The tomographic ultrasound robot intends to make diagnostics substantially more powerful by creating 3D tomographic ultrasound outputs (similar to MRIs/CTs) in addition to boosting the efficiency and consistency of 2D ultrasound.
FREMONT, CA: Vexev, a Sydney-based medical startup is solving a major difficulty that healthcare systems worldwide are facing: enhancing patient access to high-quality care while lowering costs. The firm recently developed one of its kind Tomographic Ultrasound Robot (TUR) to make diagnostics dramatically more affordable, accessible, and insightful after spending two years in stealth mode. In the following months, the TUR will be evaluated in clinical trials at Sydney's Eastern Suburbs Vascular Imaging, which is located on the Prince of Wales Hospital campus. Dr. Shannon Thomas, A/Prof Ramon Varcoe, Dr. Andrew Lennox, and Dr. Tom Daly are among the notable Australian vascular surgeons who have backed the trials.
"This device is step one in our broader mission of building the future of medical imaging and diagnostics for everyone. Our vision is a world where anyone, anywhere, is empowered to see, understand, and maintain optimal health. This information should be seamlessly accessible in peoples everyday lives, whether thats through local GP clinics, workplaces, or even homes," said Dr. Eamonn Colley, Co-founder, and Co-CEO, Vexev.
2D ultrasound, performed by a sonographer, is the primary diagnosis technique for cardiovascular disease, the world's leading cause of mortality. While 2D ultrasound is one of the most cost-effective imaging diagnostic modalities and does not expose patients to hazardous radiation, it has various drawbacks, including cost, inconsistency, and the capacity only to produce 2D scans. Skilled sonographers are in higher demand than ever before, and their careers are frequently cut short due to RSI after years of running 2D ultrasound machines.
"Vexev's device has the potential to evolve the role of Vascular Sonographers, minimizing low skill, high volume aspects of typical workflow. It may also assist in combating the well documented shortage of skilled Vascular Sonographers in the workforce, and high incidence of repetitive strain disorder. With extra time on their hands, this highly skilled group of healthcare professionals may have the chance to expand their scope of practice—whether that be in education, research or therapeutic intervention," said Matt Adams, Senior Vascular Sonographer from the Australian Sonographers Association.
The Vexev's technology is projected to automate the ultrasound operation completely. The TUR intends to make diagnostics substantially more powerful by creating 3D tomographic ultrasound outputs (similar to MRIs/CTs) in addition to boosting the efficiency and consistency of 2D ultrasound.
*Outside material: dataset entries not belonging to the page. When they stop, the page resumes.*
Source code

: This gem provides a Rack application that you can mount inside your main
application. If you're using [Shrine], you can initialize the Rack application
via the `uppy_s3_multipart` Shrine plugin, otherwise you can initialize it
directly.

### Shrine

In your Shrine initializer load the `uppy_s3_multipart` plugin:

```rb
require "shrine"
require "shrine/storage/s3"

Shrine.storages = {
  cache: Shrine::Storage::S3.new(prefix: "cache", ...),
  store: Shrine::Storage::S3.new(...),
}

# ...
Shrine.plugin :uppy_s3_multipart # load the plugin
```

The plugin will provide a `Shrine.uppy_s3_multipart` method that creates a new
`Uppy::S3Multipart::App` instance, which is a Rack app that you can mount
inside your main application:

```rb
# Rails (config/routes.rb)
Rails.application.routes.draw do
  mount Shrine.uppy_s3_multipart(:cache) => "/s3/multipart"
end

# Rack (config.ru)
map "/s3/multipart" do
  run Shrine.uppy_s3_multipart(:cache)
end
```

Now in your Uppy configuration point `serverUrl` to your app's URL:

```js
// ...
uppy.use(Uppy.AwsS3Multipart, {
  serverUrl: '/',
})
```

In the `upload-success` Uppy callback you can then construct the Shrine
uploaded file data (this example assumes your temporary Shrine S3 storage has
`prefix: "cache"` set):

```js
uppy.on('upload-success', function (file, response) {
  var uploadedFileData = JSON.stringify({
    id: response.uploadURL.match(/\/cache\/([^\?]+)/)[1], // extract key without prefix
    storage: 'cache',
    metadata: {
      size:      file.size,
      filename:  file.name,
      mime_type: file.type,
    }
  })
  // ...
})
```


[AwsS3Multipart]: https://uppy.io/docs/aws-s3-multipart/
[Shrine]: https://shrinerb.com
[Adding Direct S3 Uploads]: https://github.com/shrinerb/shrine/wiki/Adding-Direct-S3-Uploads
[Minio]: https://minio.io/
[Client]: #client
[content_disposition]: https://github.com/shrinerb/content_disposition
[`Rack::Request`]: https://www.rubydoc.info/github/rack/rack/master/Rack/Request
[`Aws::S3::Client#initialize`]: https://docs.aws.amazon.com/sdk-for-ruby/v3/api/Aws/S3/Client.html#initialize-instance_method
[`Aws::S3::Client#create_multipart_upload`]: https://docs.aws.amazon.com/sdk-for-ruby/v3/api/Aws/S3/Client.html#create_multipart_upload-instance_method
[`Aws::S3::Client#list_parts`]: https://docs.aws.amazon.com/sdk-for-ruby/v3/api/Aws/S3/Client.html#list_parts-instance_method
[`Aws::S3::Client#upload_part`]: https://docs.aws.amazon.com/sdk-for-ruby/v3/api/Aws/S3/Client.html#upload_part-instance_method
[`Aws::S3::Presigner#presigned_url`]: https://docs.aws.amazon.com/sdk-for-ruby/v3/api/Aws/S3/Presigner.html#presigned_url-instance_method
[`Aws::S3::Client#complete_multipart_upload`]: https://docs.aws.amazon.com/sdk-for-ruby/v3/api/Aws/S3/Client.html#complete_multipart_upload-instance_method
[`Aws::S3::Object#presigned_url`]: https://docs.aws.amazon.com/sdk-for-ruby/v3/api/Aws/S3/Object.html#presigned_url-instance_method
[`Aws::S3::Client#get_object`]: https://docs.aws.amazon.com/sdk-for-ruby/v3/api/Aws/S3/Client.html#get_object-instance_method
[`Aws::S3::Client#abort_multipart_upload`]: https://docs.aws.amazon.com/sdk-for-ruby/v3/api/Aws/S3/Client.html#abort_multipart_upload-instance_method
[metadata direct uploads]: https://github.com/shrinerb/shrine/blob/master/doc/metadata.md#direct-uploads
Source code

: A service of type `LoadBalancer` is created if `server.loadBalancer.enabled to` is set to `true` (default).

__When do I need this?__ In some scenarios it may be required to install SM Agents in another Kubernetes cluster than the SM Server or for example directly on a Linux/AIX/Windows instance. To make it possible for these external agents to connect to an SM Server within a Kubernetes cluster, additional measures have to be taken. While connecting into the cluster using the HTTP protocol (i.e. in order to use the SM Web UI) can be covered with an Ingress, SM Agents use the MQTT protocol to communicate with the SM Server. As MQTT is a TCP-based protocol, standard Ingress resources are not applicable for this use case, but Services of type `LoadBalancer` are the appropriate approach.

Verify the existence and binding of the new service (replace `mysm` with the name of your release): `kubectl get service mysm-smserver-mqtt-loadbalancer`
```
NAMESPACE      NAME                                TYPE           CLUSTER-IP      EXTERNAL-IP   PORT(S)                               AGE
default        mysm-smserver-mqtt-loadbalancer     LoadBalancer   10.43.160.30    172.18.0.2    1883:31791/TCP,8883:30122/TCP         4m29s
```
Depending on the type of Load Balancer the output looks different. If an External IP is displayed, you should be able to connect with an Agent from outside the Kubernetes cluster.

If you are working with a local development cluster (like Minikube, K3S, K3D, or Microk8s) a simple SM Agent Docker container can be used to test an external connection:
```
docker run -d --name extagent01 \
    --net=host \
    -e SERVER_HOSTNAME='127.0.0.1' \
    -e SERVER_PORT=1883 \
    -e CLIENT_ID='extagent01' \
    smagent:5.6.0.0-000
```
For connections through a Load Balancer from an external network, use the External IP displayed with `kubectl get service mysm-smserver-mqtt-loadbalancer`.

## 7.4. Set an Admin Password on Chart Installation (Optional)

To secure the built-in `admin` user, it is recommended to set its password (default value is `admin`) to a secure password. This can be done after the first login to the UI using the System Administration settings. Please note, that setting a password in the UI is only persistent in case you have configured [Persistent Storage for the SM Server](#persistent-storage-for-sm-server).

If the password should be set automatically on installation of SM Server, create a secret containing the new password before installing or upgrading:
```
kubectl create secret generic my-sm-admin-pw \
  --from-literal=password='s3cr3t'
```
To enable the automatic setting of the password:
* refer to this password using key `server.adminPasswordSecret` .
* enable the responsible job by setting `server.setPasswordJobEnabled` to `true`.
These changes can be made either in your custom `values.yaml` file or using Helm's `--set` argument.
Thus, clinical settings where 2D ultrasound was previously uneconomical, such as dialysis clinics and regional clinics, can now add imaging diagnostics to their offerings.
"For value based healthcare models to reach their full potential, we will need diagnostic technologies that are as powerful as MRIs, but more affordable than 2D ultrasound. Vexev's device achieves this, and it is exciting to see them reshaping what's possible in this industry," said Michael Tolo, Principal, Blackbird.
Sonographers will gain additional diagnostic capabilities with the Vexev's device, including providing 3D diagnostic outputs similar to CT scan and MRI radiographers, completing more scans per day, and avoiding RSI.
Dr. John Carroll and Dr. Eamonn Colley co-founded Vexev in 2018 after finishing their PhDs at UNSW. During their research, John and Eamonn discovered that the present method of monitoring vascular accesses—the conduit via which renal failure patients receive life-saving hemodialysis treatments—was inadequate and inconsistent. As a result, the co-founders realized that current diagnostic imaging capabilities were too expensive and inaccessible in many clinical settings. The notion of designing a device that was as economical as 2D ultrasound but provided 3D scans like an MRI or CT scan attracted the co-founders. This concept piqued the interest of Blackbird Ventures, Australia's leading venture capital firm, which led Vexev's initial financing and whose Principal, Michael Tolo, sits on the board.
The TUR will be revealed and tested in an external context for the first time in the next clinical trial at Eastern Suburbs Vascular Imaging. The trial's focus will be on cardiovascular disease diagnostics, namely peripheral vascular disease. After demonstrating the device's capability with vascular scans, the goal is to expand into additional diagnostic ultrasound domains, including musculoskeletal and echocardiography.
"The device has the potential to revolutionise the diagnosis of circulatory conditions such as DVT and arterial blockages. In the upcoming testing, I am confident the TUR device will readily and reliably produce ultrasound results with better accuracy and efficiency," said Dr. Shannon Thomas, Vascular Surgeon, Eastern Suburbs Vascular Imaging.
While the introduction of the TUR is a significant step forward, it is simply the start of Vexev's ultimate strategy to revolutionize imaging diagnostics.